TASK DESCRIPTION: Your answer must contain each line of the listing in which "black" appears, copied in full.

Start of Block

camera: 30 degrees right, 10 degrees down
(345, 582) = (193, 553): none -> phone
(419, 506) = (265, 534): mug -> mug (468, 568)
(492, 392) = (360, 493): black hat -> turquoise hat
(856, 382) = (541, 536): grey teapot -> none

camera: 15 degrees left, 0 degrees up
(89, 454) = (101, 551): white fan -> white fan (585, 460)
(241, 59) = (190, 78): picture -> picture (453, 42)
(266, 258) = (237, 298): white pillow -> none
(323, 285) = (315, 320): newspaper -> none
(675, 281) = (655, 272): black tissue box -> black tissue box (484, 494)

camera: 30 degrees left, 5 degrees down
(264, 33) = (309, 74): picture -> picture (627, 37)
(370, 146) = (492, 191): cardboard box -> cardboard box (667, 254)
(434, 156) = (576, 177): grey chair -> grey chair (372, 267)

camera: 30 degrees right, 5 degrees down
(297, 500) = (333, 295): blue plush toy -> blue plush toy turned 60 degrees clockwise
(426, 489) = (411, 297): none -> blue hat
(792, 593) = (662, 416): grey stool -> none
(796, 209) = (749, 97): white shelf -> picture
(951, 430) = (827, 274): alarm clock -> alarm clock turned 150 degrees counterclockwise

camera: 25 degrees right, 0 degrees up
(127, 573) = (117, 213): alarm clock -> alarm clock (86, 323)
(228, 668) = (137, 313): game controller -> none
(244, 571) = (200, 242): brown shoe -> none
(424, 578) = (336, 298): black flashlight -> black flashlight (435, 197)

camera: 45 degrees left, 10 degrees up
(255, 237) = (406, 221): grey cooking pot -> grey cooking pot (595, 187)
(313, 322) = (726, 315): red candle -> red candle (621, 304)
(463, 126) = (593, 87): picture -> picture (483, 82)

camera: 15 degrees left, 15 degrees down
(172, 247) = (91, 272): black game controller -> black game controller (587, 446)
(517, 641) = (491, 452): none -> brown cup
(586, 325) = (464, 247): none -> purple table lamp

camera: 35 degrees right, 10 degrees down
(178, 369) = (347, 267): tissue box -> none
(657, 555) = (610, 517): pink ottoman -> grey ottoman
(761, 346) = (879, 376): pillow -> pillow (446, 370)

End of Block

SOLUTION FOR THIS TASK:
(492, 392) = (360, 493): black hat -> turquoise hat
(675, 281) = (655, 272): black tissue box -> black tissue box (484, 494)
(424, 578) = (336, 298): black flashlight -> black flashlight (435, 197)
(172, 247) = (91, 272): black game controller -> black game controller (587, 446)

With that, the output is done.